LAUREN GILGER: What has the Maricopa County Attorney's Office or the county attorney herself had to say about this case?
DAVID BISCOBING: They don't want to discuss this case. They say it's because it's ongoing, and you know, that's going to be their standard response. I've been a little surprised at basically the terseness and kind of the — condescending's maybe not the right word — but the nature and the professionalism of their response.
We've sent very detailed, very straightforward just, you know, facts that we intend to report and, you know, our story's very long, very in-depth, included way more information than they've ever presented to a grand jury or even to a preliminary hearing on this.
And they told us, "Well, you apparently — we're not going to comment but, you know, apparently the facts have been misrepresented to you." We asked, "What facts have been misrepresented?" They just ignored that entirely.

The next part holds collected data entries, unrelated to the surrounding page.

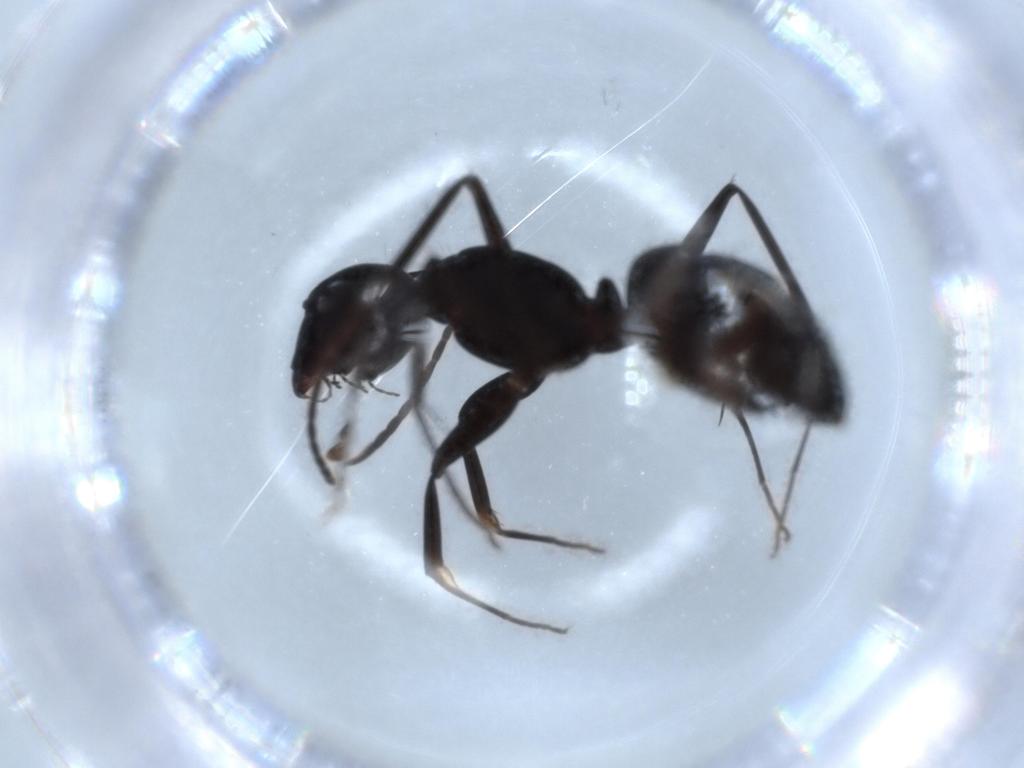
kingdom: Animalia
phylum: Arthropoda
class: Insecta
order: Hymenoptera
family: Formicidae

They won't even send any statements that they'll attribute to a specific official.
So no one even wants to put their names on the stuff that they do send. So this has all been kind of telling just kind of the lack of the normal level of professionalism that should exist in trying to get some answers whether they intend to comment, you know, or not.

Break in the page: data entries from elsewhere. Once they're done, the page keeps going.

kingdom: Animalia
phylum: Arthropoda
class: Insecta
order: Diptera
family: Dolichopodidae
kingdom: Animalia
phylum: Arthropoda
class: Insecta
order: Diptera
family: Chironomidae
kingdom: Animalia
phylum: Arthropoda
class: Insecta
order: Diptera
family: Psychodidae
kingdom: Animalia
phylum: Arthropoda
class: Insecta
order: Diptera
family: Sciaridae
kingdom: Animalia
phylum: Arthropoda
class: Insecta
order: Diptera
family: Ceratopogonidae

LAUREN GILGER: Last minute here, Dave. What response, if any, have you gotten from Phoenix PD?
DAVID BISCOBING: Well, Phoenix PD, this is an interesting aspect of it. They again say because this is ongoing they won't comment on it. Of course, they do comment on it when it initially happens and their initial version of events was that this doctor essentially got into a gunfight with these officers, which is not actually what happened. But they won't comment.
But they did say their Critical Incident Review Board approved of this, found the officers within policy. But as I followed up on that, I'm now learning that the Critical Incident Review Board that they use to kind of, you know, use as like, oh we really take a deep look at these things — they don't even take votes.
This is just something I need to investigate further. They just kind of reach some sort of consensus without voting, and so there's — that's something I'm digging into and I can probably promise you that there's going to be more reporting as that relates to this case and many others going forward.